DATA START
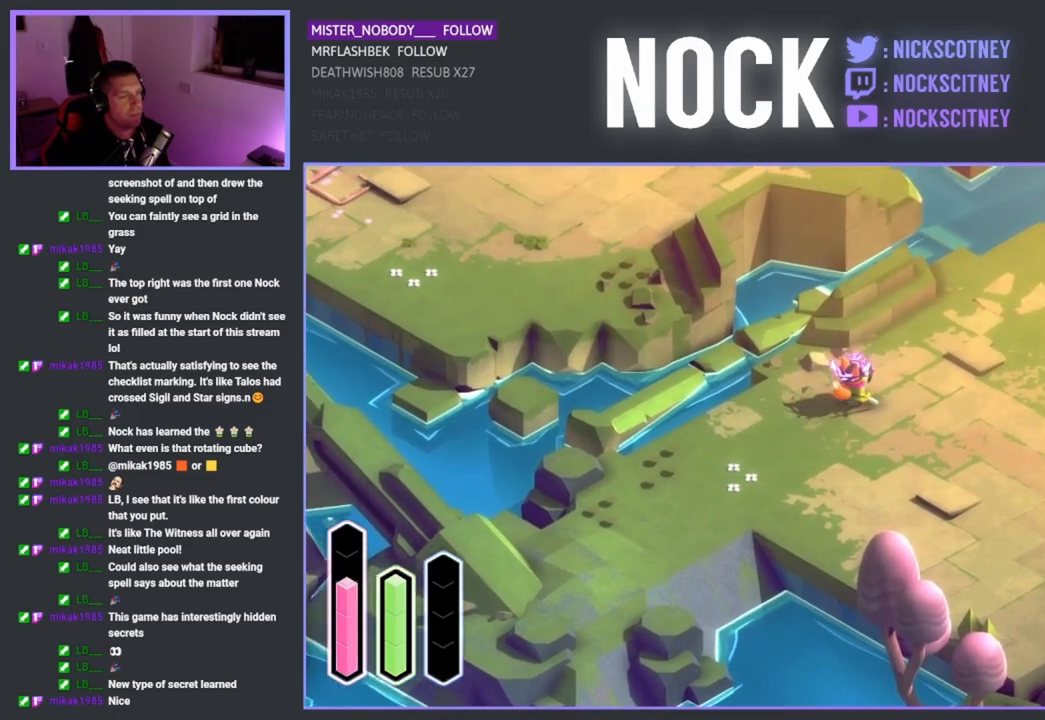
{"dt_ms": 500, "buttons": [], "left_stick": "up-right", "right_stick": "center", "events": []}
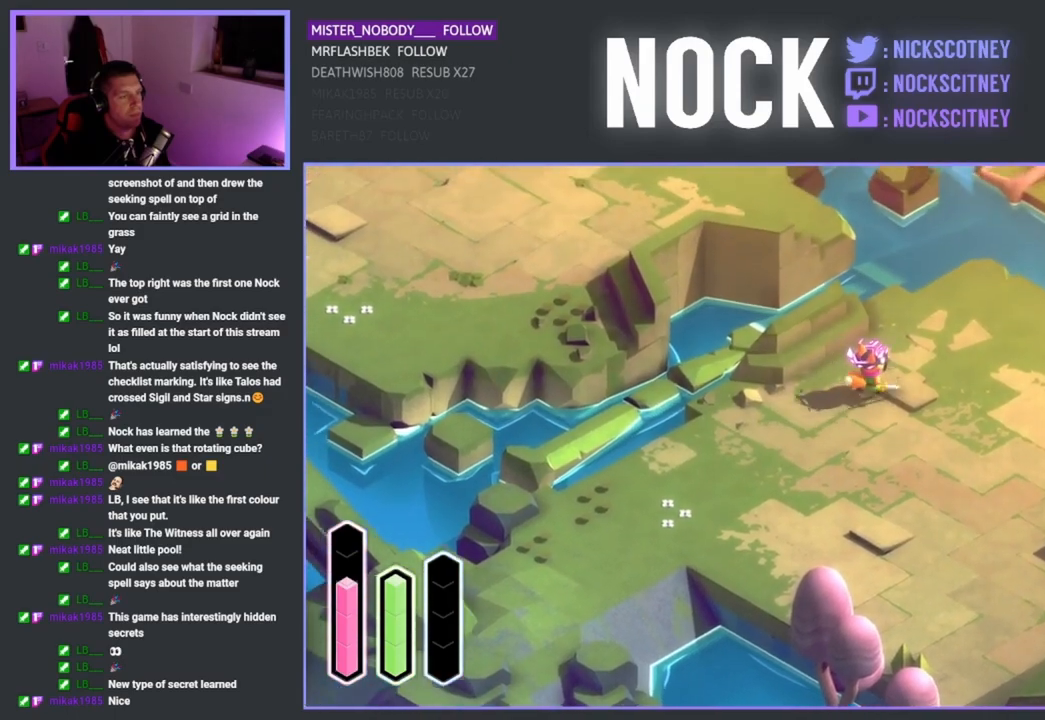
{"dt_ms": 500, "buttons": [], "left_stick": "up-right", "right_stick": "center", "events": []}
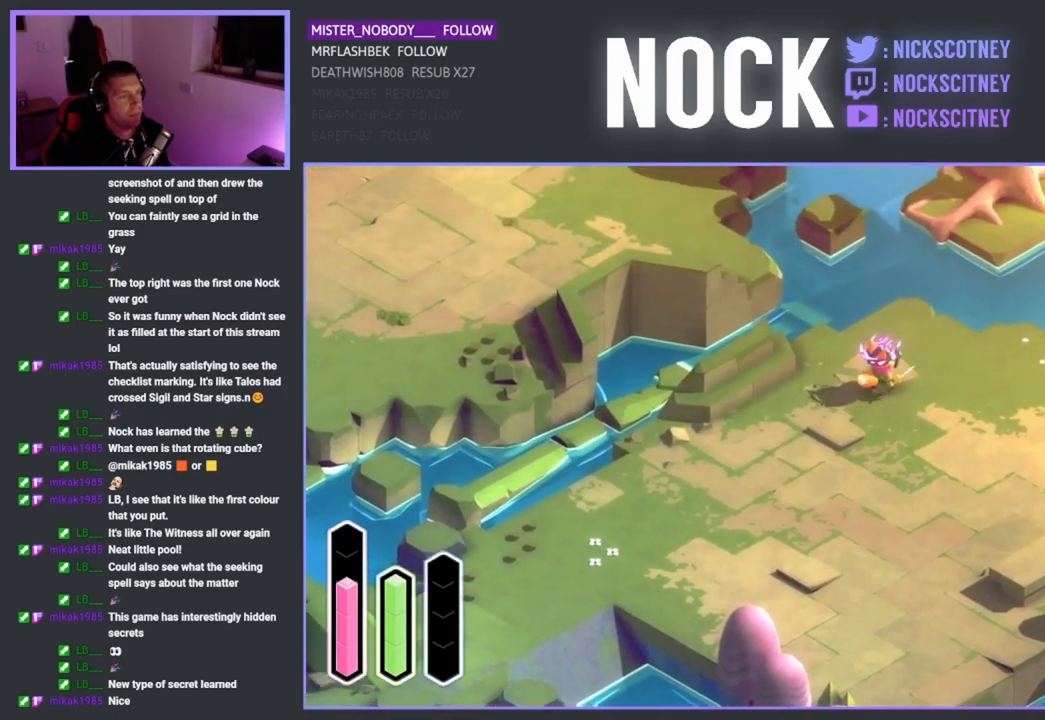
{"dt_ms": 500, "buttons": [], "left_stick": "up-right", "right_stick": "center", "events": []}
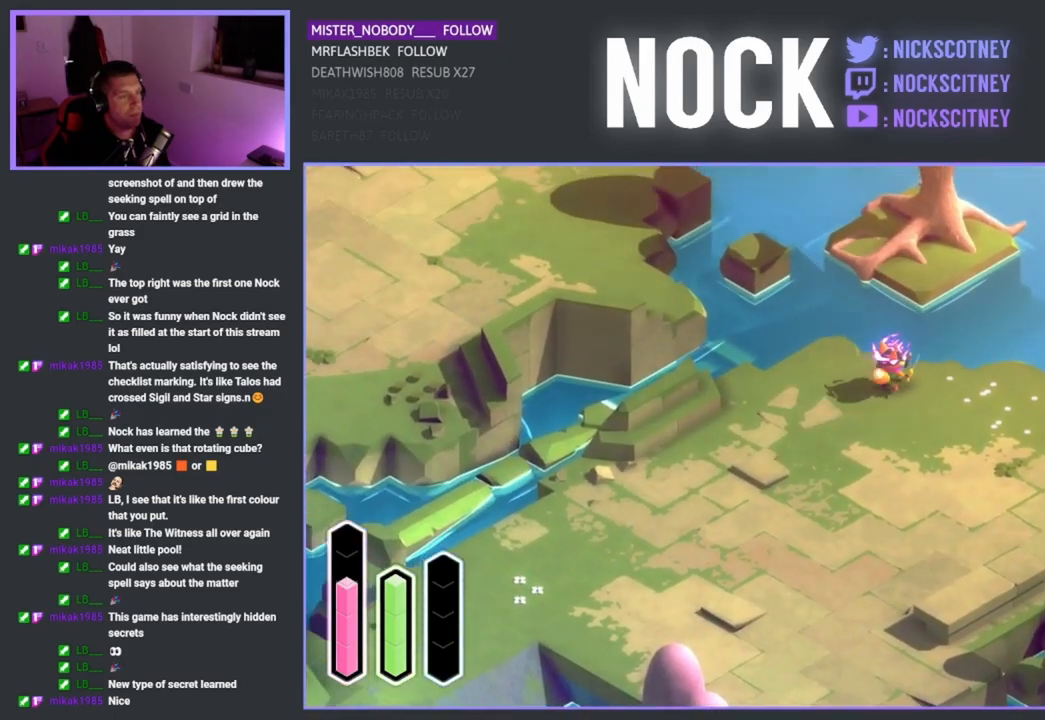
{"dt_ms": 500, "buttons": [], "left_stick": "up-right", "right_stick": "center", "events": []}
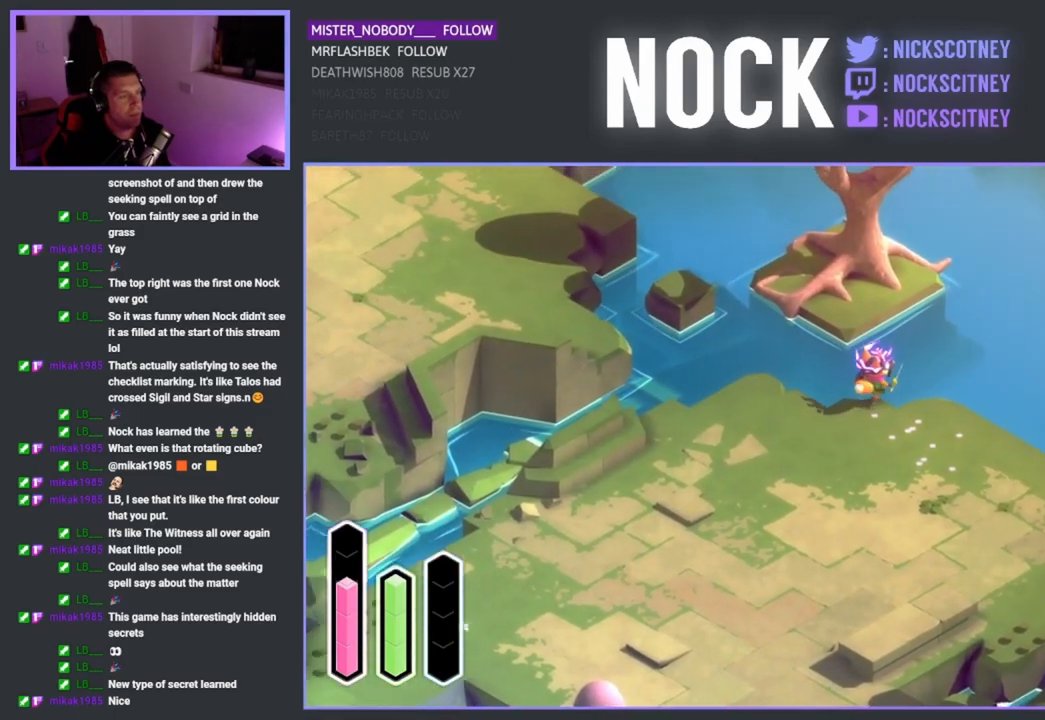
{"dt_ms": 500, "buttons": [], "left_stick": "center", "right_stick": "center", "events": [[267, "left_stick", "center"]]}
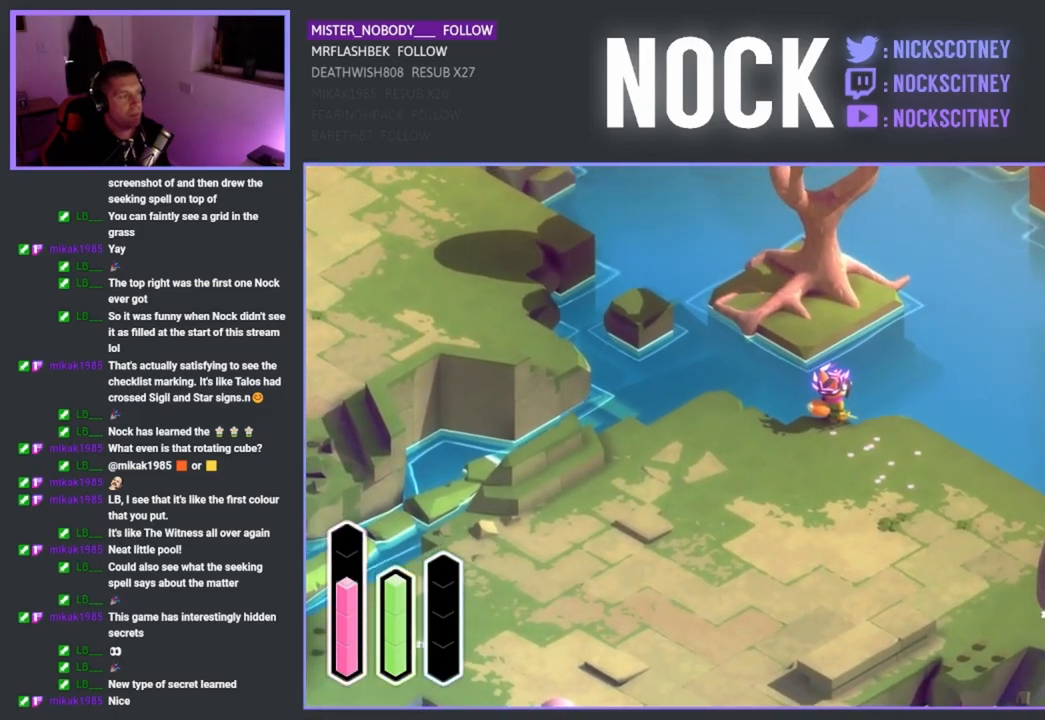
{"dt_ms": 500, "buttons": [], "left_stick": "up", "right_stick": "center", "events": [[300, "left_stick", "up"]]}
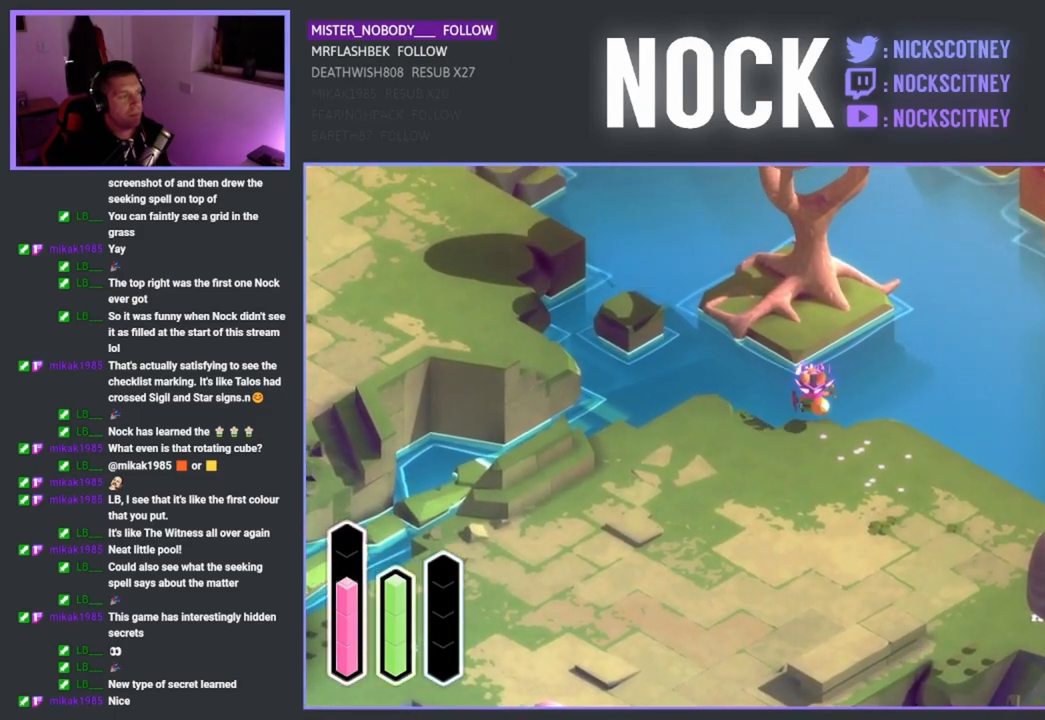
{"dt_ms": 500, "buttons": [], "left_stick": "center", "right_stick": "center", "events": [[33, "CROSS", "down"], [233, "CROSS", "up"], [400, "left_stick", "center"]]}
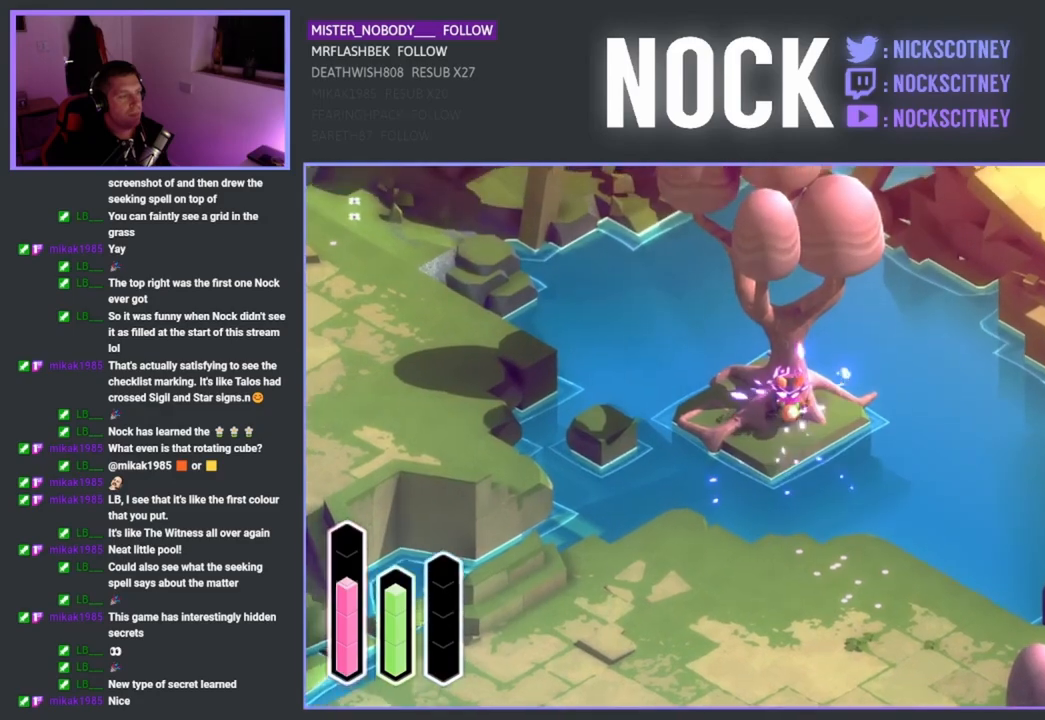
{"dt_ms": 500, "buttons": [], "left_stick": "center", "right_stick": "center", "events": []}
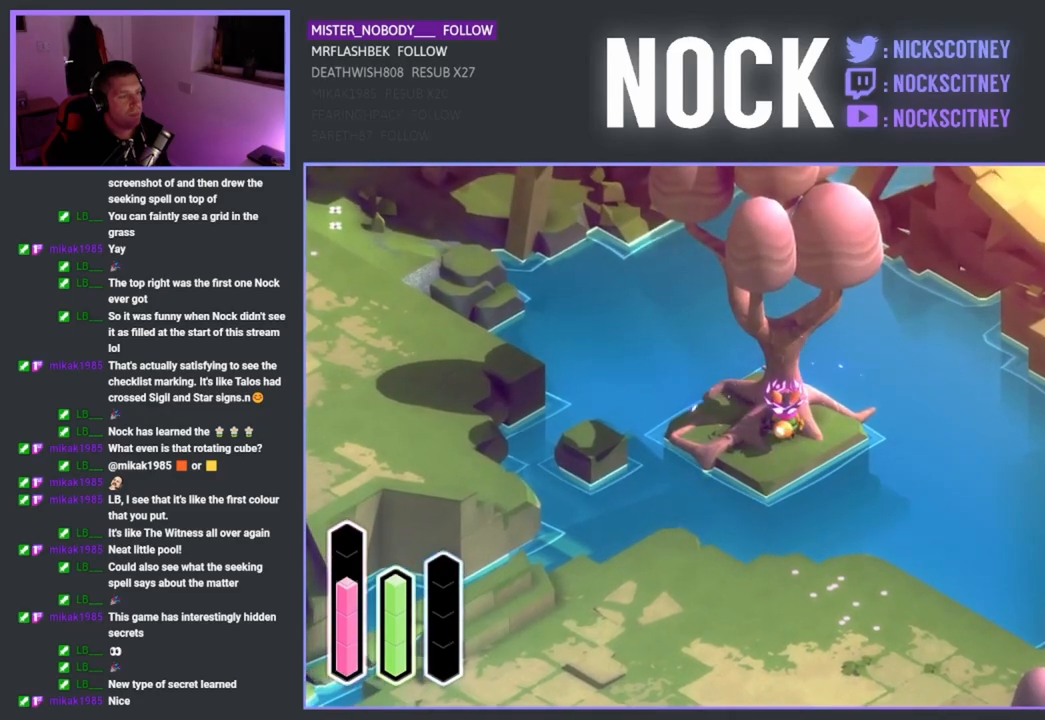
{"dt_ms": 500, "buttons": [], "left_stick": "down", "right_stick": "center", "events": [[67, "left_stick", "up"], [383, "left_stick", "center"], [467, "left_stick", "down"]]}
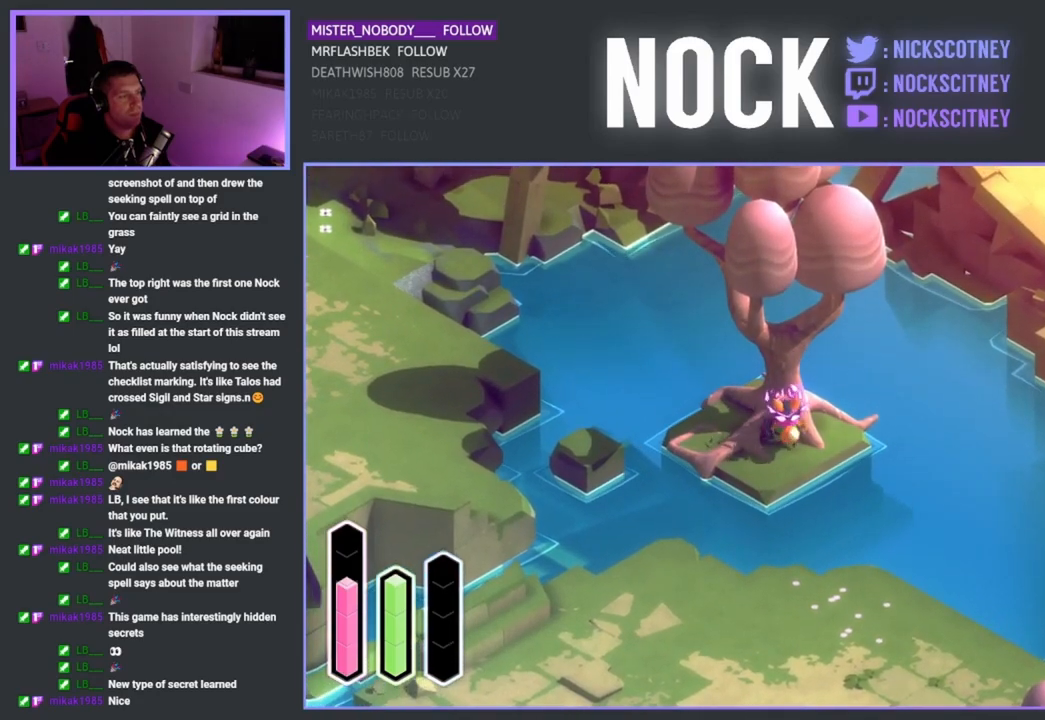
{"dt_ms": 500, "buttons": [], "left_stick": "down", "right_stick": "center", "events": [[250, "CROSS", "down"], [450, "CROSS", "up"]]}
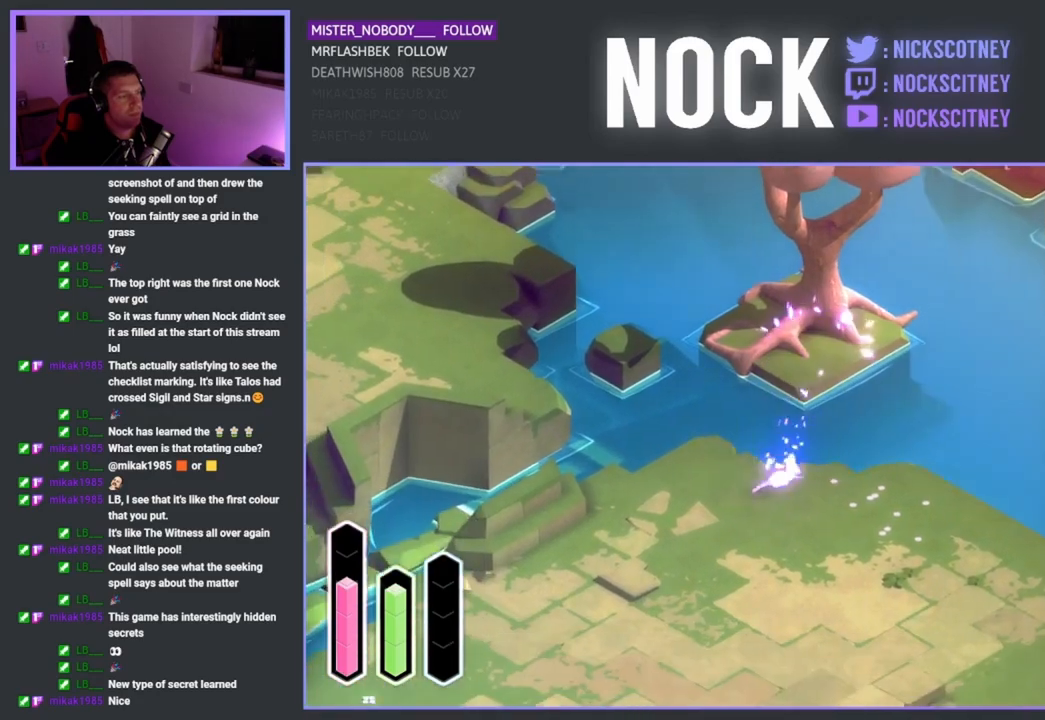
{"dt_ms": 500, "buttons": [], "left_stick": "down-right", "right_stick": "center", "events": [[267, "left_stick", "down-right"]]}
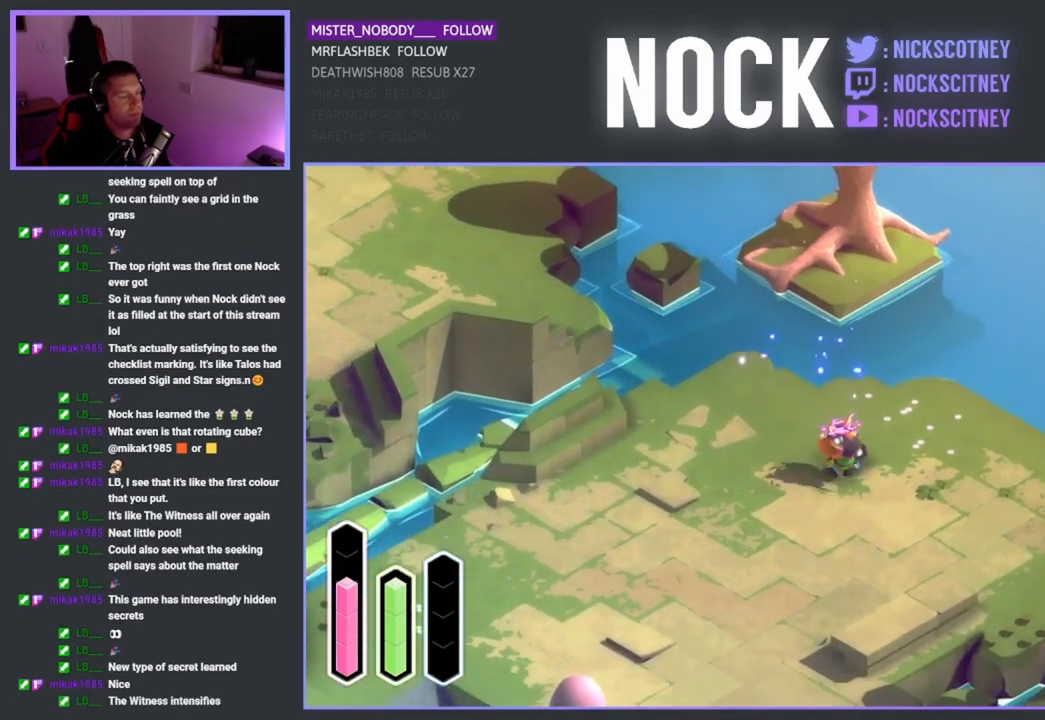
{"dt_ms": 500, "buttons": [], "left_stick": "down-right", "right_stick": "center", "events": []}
DATA END
_PROMPT_:
The required output is each record above, reproduced exactly, without its pictures.

_THE COMPLETED TASK_:
{"dt_ms": 500, "buttons": [], "left_stick": "up-right", "right_stick": "center", "events": []}
{"dt_ms": 500, "buttons": [], "left_stick": "up-right", "right_stick": "center", "events": []}
{"dt_ms": 500, "buttons": [], "left_stick": "up-right", "right_stick": "center", "events": []}
{"dt_ms": 500, "buttons": [], "left_stick": "up-right", "right_stick": "center", "events": []}
{"dt_ms": 500, "buttons": [], "left_stick": "center", "right_stick": "center", "events": [[267, "left_stick", "center"]]}
{"dt_ms": 500, "buttons": [], "left_stick": "up", "right_stick": "center", "events": [[300, "left_stick", "up"]]}
{"dt_ms": 500, "buttons": [], "left_stick": "center", "right_stick": "center", "events": [[33, "CROSS", "down"], [233, "CROSS", "up"], [400, "left_stick", "center"]]}
{"dt_ms": 500, "buttons": [], "left_stick": "center", "right_stick": "center", "events": []}
{"dt_ms": 500, "buttons": [], "left_stick": "down", "right_stick": "center", "events": [[67, "left_stick", "up"], [383, "left_stick", "center"], [467, "left_stick", "down"]]}
{"dt_ms": 500, "buttons": [], "left_stick": "down", "right_stick": "center", "events": [[250, "CROSS", "down"], [450, "CROSS", "up"]]}
{"dt_ms": 500, "buttons": [], "left_stick": "down-right", "right_stick": "center", "events": [[267, "left_stick", "down-right"]]}
{"dt_ms": 500, "buttons": [], "left_stick": "down-right", "right_stick": "center", "events": []}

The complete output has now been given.